Comment savoir à quel moment une hospitalisation est nécessaire ?
Dr André Cabié (chef du service des maladies infectieuses et tropicales au CHU) : Avant toute chose, il faut souligner que l'immense majorité des cas sont bénins, bien que très douloureux. La difficulté, c'est de détecter les formes graves qui nécessitent l'hospitalisation. Aujourd'hui, il n'existe aucun moyen scientifique sûr pour déterminer quels malades vont basculer vers une forme grave. Un programme de recherche que je coordonne, sur les facteurs prédictifs, vient de débuter aux Antilles. L'Organisation mondiale de la santé a publié fin 2009 une étude adaptée à notre zone, qui distingue les formes sévères ou pas, pour aider à une meilleure prise en charge. Le médecin traitant joue un rôle important dans l'orientation des patients. Dans l'intérêt de tous, il faut éviter d'engorger les services hospitaliers, car les cas graves risquent alors d'être noyés dans la masse.
Jusqu'à présent, la population était surtout sensibilisée aux risques liés à la dengue hémorragique. Il semble pourtant que certains patients, sans problème de santé antérieur, soient morts alors qu'ils présentaient une dengue classique… Comment cela s'explique-t-il ?
Dr André Cabié Le terme de "dengue hémorragique" commence à être mis de côté par l'OMS, car plusieurs décès sont survenus, alors qu'il n'y avait pas eu de saignements.
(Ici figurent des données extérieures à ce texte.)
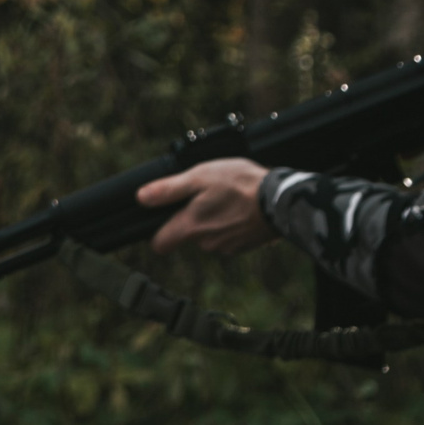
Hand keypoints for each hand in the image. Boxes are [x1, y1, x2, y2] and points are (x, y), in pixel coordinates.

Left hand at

Désormais, l'organisation mondiale de la santé distingue simplement entre la dengue classique et la dengue sévère. Les deux peuvent être mortelles.
L'orientation des patients qui présentent la forme sévère ne pose pas de question (baisse de tension importante, un ou plusieurs organes en mauvais état, ou hémorragies) : c'est l'hospitalisation immédiate. La prise en charge doit également être plus systématique pour les bébés de moins de six mois, les personnes âgées fragiles, les drépanocytaires, les malades chroniques (diabétiques, cardiaques, malades rénaux…), les femmes enceintes au troisième trimestre (car les risques de complications à l'accouchement sont réels).
La dengue classique, dite non sévère, peut également entraîner des complications ?
Dr André Cabié : Pour la dengue non sévère, il existe deux types d'évolution : la dengue banale, avec fièvre, maux de tête, courbatures pendant trois ou quatre jours, puis une éruption cutanée, suivie d'une période d'intense fatigue.
Certaines personnes développent en plus des signes d'alerte, pas immédiatement graves, mais qui doivent éveiller l'attention. Ces signes ne mènent pas forcément à l'hospitalisation, mais nécessitent au moins un recours aux Urgences : les patients sont alors perfusés (car ils manquent d'eau et de sel) et placés en observation pendant 24 heures. Il ne s'agit pas d'une hospitalisation au sens classique.
Quels sont ces signes d'alerte qui doivent inciter à réagir, et quand surviennent-ils ?
Dr André Cabié : Le basculement vers une forme grave de la maladie se produit généralement entre le 4e et le 7e jour. C'est la phase la plus critique. Les signes d'alerte doivent donc être guettés dès le 3e ou le 4e jour. Ils ne signifient pas que l'issue sera grave, mais nécessitent un suivi particulier.
Une dizaine de symptômes peuvent être observés par le malade, avec l'aide de son médecin : vomissements persistants, douleurs abdo-thoraciques très importantes, épanchement séreux (liquide autour des poumons ou dans le ventre), saignements muqueux, troubles du comportement, malaise ou syncope, hépatomégalie (gonflement anormal du foie), taux élevé d'hématocrite, et persistance d'une température supérieure à 39 °C au 5e ou 6e jour. Lorsque l'un de ces symptômes apparaît, il faut réagir.